Content starts

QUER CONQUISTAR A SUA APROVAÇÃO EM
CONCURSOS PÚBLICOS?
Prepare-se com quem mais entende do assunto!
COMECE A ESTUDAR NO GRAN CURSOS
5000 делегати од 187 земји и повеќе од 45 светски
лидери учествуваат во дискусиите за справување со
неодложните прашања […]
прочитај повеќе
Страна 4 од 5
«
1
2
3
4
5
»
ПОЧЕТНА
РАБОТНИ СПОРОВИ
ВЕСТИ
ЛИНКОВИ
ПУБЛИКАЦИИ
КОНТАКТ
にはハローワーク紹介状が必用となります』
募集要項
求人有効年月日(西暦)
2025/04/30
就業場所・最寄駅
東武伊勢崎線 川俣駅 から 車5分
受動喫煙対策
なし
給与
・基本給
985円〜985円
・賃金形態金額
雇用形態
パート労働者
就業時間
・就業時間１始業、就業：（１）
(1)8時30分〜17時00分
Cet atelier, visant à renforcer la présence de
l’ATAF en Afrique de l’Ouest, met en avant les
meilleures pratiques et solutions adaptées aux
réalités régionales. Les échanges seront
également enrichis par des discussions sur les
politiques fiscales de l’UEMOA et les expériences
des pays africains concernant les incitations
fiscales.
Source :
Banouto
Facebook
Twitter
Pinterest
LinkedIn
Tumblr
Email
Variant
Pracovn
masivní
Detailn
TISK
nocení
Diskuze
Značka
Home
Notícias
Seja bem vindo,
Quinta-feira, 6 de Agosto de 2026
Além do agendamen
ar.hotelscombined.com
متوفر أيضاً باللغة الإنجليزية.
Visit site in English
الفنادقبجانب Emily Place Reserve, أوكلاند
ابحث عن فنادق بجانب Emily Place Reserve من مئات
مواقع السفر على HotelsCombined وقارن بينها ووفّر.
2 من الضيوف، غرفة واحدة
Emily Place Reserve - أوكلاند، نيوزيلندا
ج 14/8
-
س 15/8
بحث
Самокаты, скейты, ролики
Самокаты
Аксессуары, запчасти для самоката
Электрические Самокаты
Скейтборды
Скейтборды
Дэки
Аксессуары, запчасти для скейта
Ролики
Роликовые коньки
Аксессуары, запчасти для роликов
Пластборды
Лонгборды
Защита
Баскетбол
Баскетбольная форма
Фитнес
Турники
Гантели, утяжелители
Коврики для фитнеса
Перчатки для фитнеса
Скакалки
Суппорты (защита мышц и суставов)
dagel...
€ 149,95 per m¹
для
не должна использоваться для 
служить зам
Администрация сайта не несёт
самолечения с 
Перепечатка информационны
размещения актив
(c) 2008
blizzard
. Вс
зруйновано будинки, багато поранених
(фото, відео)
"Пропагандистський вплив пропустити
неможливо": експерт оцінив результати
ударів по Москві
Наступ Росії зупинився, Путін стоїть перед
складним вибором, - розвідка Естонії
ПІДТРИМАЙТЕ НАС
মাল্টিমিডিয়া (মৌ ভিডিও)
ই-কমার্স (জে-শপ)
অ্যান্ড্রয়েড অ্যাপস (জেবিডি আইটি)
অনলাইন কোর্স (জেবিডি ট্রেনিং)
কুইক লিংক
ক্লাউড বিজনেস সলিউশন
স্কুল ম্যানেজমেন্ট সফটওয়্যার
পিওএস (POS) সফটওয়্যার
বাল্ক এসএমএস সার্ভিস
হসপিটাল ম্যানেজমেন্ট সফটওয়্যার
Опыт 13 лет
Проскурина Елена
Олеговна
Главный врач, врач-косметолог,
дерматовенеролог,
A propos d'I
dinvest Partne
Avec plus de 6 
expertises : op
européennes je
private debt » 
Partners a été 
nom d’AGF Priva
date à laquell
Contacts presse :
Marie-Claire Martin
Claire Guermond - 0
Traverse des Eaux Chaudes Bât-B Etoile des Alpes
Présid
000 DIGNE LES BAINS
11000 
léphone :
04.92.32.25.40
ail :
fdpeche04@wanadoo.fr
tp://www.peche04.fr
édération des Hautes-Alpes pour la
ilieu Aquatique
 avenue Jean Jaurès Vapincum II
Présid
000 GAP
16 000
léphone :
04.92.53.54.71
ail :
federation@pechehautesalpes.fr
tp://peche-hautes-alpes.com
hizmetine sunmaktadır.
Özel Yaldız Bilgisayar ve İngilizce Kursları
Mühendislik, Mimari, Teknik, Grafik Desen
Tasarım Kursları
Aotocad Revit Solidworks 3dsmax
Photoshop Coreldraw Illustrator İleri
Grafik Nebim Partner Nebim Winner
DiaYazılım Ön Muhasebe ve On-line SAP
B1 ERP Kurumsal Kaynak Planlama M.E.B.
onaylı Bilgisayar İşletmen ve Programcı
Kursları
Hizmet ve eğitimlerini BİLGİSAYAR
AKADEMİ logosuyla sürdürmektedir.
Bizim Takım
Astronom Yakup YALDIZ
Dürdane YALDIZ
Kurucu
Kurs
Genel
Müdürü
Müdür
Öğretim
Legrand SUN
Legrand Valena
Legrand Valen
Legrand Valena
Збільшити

Content ends

• [Activity]
Show each line from the listing above that contains the string "повеќе".

• [Response to this task]
5000 делегати од 187 земји и повеќе од 45 светски
прочитај повеќе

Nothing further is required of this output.